» Text block
------------------------------------------------
# how big is a XL sputnik house?



## Whitehologram (Apr 28, 2012)

Big enough for a three year old's head!

Just for fun my son decided he had to try on the sputnik house as a hat. I thought it might help as a size comparison 























































He's a funny little thing.

Oh, he's nearly three years old. For the size comparison. 
You can fit a three year old head in the XL sputnik.


----------



## blade100 (Aug 24, 2009)

Darth Vader springs to mind! Lol

Is that for your Syrian? Mine only has the hamster Sputnik.
I used to have the XL Sputnik for my rats but they like to pee in it.


----------



## Whitehologram (Apr 28, 2012)

blade100 said:


> Darth Vader springs to mind! Lol
> 
> Is that for your Syrian? Mine only has the hamster Sputnik.
> I used to have the XL Sputnik for my rats but they like to pee in it.


My oldest suggested he looked like he belonged in Star wars clones...or whatever it's called.

I got an order of Silvers hamster food from Ratations and thought I'd add it to the order. It wasn't that expensive and my postage didn't change. It's far too big for the cage but she can have it to play in her play pen. It's not worth sending back from Germany.

I got her the 12" silent spinner too...now that thing is HUGE!


----------



## LostGirl (Jan 16, 2009)

she is one lucky hammy isnt she?! 

my kids have put them on heads sadly once it was a used one i was cabout to clean lol


----------



## metame (Sep 25, 2009)

:lol::lol::lol:

that's cool


----------



## sully (May 3, 2008)
------------------------------------------------
» Data excerpts

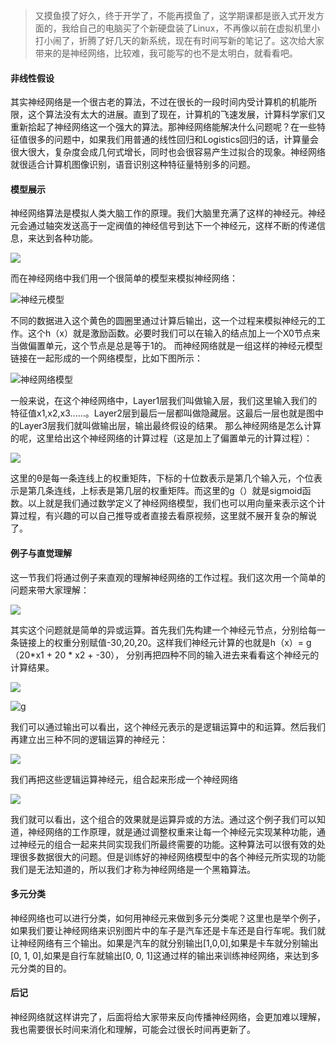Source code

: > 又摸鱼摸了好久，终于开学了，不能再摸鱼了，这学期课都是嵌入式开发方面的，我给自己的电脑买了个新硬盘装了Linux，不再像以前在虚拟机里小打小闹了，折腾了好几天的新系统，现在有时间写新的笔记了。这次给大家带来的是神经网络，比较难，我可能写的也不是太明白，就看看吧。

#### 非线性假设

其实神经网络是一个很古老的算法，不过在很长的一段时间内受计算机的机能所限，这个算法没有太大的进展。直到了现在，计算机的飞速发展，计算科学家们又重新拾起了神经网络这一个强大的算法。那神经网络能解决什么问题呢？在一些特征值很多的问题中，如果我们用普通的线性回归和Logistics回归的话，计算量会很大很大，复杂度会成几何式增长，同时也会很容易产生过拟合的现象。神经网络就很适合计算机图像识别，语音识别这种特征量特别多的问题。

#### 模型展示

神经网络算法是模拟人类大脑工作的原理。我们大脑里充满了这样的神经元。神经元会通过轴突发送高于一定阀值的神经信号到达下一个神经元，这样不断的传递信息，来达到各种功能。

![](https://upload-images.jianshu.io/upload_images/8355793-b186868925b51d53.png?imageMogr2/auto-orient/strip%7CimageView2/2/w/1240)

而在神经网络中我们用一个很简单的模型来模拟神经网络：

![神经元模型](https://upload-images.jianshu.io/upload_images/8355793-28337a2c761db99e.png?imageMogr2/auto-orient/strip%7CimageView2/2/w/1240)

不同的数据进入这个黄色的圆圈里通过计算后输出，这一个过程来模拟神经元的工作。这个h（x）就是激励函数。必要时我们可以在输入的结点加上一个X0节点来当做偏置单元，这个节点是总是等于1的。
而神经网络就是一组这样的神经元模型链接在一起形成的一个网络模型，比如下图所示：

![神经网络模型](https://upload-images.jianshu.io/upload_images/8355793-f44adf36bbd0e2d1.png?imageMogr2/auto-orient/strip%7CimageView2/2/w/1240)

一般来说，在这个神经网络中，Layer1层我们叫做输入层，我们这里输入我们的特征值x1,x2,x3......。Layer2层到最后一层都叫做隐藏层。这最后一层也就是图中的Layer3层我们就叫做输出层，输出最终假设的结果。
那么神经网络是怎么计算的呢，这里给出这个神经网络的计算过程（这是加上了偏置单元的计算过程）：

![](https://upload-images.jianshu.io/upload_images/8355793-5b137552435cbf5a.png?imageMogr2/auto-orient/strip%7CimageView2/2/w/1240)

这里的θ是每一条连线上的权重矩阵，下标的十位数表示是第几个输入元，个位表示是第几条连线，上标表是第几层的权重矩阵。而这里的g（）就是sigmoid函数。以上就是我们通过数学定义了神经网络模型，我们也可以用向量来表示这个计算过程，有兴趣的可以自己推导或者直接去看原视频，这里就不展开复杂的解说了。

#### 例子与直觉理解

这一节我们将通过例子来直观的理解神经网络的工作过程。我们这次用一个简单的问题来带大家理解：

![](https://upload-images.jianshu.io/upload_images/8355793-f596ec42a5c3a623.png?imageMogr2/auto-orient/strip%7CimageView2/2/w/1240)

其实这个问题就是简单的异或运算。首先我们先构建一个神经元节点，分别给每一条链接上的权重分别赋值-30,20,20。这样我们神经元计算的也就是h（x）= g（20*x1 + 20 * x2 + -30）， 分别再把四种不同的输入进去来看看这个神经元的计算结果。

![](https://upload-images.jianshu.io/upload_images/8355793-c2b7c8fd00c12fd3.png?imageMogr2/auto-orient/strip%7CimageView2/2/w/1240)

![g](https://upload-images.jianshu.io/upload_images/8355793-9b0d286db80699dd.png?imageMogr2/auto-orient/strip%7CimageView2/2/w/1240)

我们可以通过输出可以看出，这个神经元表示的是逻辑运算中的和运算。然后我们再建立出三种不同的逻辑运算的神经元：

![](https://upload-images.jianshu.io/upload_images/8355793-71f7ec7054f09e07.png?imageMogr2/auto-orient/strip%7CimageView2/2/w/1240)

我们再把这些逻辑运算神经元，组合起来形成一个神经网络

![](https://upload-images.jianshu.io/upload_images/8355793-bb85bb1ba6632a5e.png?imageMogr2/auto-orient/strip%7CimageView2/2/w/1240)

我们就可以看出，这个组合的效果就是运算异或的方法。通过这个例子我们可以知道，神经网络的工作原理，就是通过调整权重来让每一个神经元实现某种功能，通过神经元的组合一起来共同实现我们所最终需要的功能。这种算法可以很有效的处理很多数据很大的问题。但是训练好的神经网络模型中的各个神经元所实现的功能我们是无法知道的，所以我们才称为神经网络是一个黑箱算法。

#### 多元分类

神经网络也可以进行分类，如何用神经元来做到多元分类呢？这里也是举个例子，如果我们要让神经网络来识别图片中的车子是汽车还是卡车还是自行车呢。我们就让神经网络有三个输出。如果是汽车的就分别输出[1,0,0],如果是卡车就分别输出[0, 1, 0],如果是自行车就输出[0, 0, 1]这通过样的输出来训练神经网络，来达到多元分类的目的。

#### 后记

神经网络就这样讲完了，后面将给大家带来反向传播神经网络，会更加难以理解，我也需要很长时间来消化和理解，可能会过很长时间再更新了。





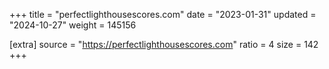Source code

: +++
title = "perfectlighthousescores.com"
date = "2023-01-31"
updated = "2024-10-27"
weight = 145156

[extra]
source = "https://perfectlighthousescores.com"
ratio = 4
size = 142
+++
------------------------------------------------
» Job item
Please reproduce the sputnik house thread from "## LostGirl (Jan" to "(Sep 25, 2009)", substituting "hamster" for "hammy".

» Response area
## LostGirl (Jan 16, 2009)

she is one lucky hamster isnt she?! 

my kids have put them on heads sadly once it was a used one i was cabout to clean lol


----------



## metame (Sep 25, 2009)